AIM OF THE EXERCISE - The output should be the line containing "pinky pip: (957, 929)" and every later line of the records, exactly as written, and nothing else.

[Extracted records]
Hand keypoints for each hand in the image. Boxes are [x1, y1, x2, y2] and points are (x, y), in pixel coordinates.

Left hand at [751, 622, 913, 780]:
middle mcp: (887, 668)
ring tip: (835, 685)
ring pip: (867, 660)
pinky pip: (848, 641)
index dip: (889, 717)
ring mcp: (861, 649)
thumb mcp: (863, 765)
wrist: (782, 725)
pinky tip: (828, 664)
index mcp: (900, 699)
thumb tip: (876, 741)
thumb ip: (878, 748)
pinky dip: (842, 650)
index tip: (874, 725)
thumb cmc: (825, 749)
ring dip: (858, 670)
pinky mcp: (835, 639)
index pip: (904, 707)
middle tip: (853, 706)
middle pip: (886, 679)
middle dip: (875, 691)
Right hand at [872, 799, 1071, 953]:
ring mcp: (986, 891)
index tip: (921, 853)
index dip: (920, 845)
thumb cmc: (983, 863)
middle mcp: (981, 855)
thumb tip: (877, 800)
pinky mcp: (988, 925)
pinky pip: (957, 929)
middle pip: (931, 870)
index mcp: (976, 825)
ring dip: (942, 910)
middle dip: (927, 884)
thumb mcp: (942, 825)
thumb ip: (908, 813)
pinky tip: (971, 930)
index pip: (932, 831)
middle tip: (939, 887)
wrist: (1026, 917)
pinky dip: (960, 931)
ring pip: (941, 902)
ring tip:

RESULT OF THIS EXERCISE -
pinky pip: (957, 929)
middle pip: (931, 870)
index mcp: (976, 825)
ring dip: (942, 910)
middle dip: (927, 884)
thumb mcp: (942, 825)
thumb ip: (908, 813)
pinky tip: (971, 930)
index pip: (932, 831)
middle tip: (939, 887)
wrist: (1026, 917)
pinky dip: (960, 931)
ring pip: (941, 902)
ring tip:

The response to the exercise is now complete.